Formerly known as Thermofloor, Heatit has over 30 years of experience building thermostats and controllers designed to handle Scandinavian winters that regularly dip below -20°C. That kind of pedigree means these devices are absolutely built to last — and more than capable of handling whatever your climate throws at them.

What’s Been Certified

Six devices have made it through the Works with Home Assistant testing process:

Heatit Z-Push Wall Controller — a physical wall controller so you’re not always reaching for your phone to adjust things.

Heatit Z-Temp3 — a smart thermostat for precise temperature control.

Heatit Z-TRM6 DC — thermostat controller for DC-powered heating systems.

Heatit Z-Smoke 2 — the first certified Z-Wave smoke detector in the program, and crucially, one that always functions regardless of network status. The smart features are a bonus; the core safety function never depends on connectivity.

Heatit ZM Thermostat 16A — a high-load thermostat suitable for more demanding heating setups.

Heatit Z-HAN2 — for energy monitoring and management.

Together, these cover both sides of a smart heating setup: thermostats handling the actual temperature control, with the wall controller giving you a tactile, always-available way to manage it all without unlocking your phone.

Why Z-Wave Matters Here

All of Heatit’s certified devices connect via Z-Wave, and for heating and safety applications, that’s genuinely the right call. Z-Wave operates on a dedicated frequency — less interference than WiFi, more reliable communication through thick walls and across large homes. It’s also a mesh network, where mains-powered devices help pass signals to one another, which also benefits battery-powered devices by reducing the work they need to do to stay connected.

For something as important as a smoke detector or a heating thermostat, long battery life and reliable range aren’t just nice-to-haves. And because everything runs locally, your heating responds immediately — no routing through a third-party server, no latency waiting on a cloud that might not always be available.

Getting Started

To use these devices, you’ll need a Z-Wave adapter and the Z-Wave integration set up in Home Assistant. The standalone devices support SmartStart, which makes adding them to your Z-Wave network as simple as scanning a QR code — a genuinely painless onboarding experience. For in-wall devices like the thermostats, installation will require a qualified electrician in most regions, so factor that in if you’re planning a full heating setup.

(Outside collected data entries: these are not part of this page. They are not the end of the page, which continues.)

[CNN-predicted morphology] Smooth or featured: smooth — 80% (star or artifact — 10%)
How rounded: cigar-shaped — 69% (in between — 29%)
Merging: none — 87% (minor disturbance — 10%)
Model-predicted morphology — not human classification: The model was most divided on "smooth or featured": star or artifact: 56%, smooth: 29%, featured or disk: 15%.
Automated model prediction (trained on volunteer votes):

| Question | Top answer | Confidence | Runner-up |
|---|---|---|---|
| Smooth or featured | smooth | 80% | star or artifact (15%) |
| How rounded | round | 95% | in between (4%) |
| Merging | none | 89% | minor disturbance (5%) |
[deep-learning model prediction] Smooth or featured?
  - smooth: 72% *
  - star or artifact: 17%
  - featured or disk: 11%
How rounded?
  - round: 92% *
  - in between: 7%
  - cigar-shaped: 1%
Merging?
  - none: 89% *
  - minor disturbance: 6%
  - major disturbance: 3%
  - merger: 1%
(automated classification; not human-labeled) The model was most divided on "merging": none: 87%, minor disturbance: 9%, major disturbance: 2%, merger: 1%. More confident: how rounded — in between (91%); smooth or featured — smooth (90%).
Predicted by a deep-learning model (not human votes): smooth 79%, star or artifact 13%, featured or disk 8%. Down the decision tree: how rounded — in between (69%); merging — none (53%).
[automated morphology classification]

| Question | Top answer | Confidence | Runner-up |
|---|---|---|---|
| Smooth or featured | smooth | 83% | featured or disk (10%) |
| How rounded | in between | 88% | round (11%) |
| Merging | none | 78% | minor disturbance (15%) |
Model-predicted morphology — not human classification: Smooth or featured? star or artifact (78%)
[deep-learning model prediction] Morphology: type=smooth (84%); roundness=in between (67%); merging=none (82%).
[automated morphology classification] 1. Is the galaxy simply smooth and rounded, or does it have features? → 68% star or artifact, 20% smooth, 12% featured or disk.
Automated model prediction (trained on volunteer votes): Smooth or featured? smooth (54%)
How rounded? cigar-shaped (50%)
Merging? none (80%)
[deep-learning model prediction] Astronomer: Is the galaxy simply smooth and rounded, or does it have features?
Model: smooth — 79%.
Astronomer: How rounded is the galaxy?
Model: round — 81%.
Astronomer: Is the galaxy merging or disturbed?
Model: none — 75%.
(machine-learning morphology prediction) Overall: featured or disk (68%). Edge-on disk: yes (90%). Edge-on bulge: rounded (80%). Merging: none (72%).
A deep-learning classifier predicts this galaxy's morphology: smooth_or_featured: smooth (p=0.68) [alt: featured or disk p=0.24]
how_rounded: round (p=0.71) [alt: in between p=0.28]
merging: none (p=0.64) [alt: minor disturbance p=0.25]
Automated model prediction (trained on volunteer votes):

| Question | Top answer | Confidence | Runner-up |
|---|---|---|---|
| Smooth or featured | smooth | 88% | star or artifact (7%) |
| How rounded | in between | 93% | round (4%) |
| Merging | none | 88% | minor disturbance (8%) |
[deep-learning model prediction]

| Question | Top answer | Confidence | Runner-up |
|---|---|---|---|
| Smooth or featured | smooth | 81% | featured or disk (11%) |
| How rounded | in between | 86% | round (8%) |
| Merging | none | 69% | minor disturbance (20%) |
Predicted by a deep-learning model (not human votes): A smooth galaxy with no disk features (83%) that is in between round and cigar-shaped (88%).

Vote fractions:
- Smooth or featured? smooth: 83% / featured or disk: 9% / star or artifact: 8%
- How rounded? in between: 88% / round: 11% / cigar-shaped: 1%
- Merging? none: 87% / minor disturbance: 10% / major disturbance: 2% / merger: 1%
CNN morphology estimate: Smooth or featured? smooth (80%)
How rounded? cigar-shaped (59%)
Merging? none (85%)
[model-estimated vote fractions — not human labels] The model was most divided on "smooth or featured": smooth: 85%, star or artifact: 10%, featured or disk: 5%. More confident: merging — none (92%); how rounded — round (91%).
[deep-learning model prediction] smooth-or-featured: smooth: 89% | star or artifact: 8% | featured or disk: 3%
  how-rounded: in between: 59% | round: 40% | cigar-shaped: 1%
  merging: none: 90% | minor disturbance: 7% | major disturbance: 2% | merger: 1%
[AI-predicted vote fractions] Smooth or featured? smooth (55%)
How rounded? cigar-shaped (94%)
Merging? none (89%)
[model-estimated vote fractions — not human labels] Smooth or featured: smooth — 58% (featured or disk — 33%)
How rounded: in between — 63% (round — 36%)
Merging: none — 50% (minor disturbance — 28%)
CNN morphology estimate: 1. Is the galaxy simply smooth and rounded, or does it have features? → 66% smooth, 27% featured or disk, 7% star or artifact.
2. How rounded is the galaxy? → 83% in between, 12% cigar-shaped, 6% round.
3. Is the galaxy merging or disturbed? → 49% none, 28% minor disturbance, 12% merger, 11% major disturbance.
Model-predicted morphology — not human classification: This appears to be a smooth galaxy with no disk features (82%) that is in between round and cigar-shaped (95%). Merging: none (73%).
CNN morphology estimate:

If you want remote access — say, warming the house before you get home — Home Assistant Cloud handles that securely, and your subscription helps fund the Open Home Foundation’s ongoing work, including the Works with Home Assistant program itself.

A Partnership Worth Watching

What’s encouraging about Heatit joining the program isn’t just the hardware — it’s the philosophy behind it. Sustainability and reducing environmental impact are central to how Heatit operates, which maps closely onto the Open Home Foundation’s own principles of privacy, choice, and sustainability. Their CEO, Pål Aksel Forberg, specifically called out the community and the shared focus on open, local-first solutions as the reason this partnership made sense — and that kind of alignment tends to produce better long-term support and more community-responsive product development.

Works with Home Assistant certification isn’t just a badge, either. Every device on that list has been put through rigorous in-house testing by the Home Assistant team to ensure it works seamlessly out of the box. Brands also commit to long-term firmware support and active participation in the community — so you’re not just buying hardware, you’re buying into an ongoing relationship.

For anyone running Home Assistant in a colder climate, or anyone who’s been looking for a serious local-first heating control solution, this is a lineup worth taking a close look at. Time to turn up the heat.